Yes, this was exactly the example I had in mind :)

>>> An example: A module/driver allocates a dispatcher. The dispatcher is
>>> shared for all netdevs. Each netdev allocate a slot in the dispatcher
>>> and a BPF program. The netdev then uses the dispatcher to call the
>>> correct program with a direct call (actually a tail-call).
>> 
>> Is it really accurate to call it a tail call? To me, that would imply
>> that it increments the tail call limit counter and all that? Isn't this
>> just a direct jump using the trampoline stuff?
>
> Not meant in BPF context here, but more general [1].
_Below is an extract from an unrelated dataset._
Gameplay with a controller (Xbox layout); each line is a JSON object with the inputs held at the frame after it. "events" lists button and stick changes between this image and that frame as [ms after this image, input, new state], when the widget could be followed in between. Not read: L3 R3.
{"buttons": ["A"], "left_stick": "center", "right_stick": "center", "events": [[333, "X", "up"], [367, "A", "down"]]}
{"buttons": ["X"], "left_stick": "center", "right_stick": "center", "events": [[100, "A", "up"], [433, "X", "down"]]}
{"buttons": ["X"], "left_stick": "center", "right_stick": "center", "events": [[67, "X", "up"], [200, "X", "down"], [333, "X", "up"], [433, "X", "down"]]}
Ah, right, that makes more sense.

> (For actual BPF tail calls I have a series close to ready for getting
> rid of most indirect calls which I'll post later today.)

Cool!

-Toke

Björn Töpel Nov. 14, 2019, 1:56 p.m. UTC | #8

On Thu, 14 Nov 2019 at 14:03, Daniel Borkmann <daniel@iogearbox.net> wrote:
>
> On 11/14/19 1:31 PM, Toke Høiland-Jørgensen wrote:
> > Björn Töpel <bjorn.topel@gmail.com> writes:
> >> From: Björn Töpel <bjorn.topel@intel.com>
> >>
> >> The BPF dispatcher builds on top of the BPF trampoline ideas;
> >> Introduce bpf_arch_text_poke() and (re-)use the BPF JIT generate
> >> code. The dispatcher builds a dispatch table for XDP programs, for
> >> retpoline avoidance. The table is a simple binary search model, so
> >> lookup is O(log n). Here, the dispatch table is limited to four
> >> entries (for laziness reason -- only 1B relative jumps :-P). If the
> >> dispatch table is full, it will fallback to the retpoline path.
> >
> > So it's O(log n) with n == 4? Have you compared the performance of just
> > doing four linear compare-and-jumps? Seems to me it may not be that big
> > of a difference for such a small N?
>
> Did you perform some microbenchmarks wrt search tree? Mainly wondering
> since for code emission for switch/case statements, clang/gcc turns off
> indirect calls entirely under retpoline, see [0] from back then.
>

As Toke stated, binsearch is not needed for 4 entries. I started out
with 16 (and explicit ids instead of pointers), and there it made more
sense. If folks think it's a good idea to move forward -- and with 4
entries, it makes sense to make the code generator easier, or maybe
based on static_calls like Ed did.

As for ubenchmarks I only compared with 1 cmp, vs 3 vs 4 + retpoline
stated in the cover. For a proper patch I can do more in-depth
analysis. Or was it anything particular you were looking for?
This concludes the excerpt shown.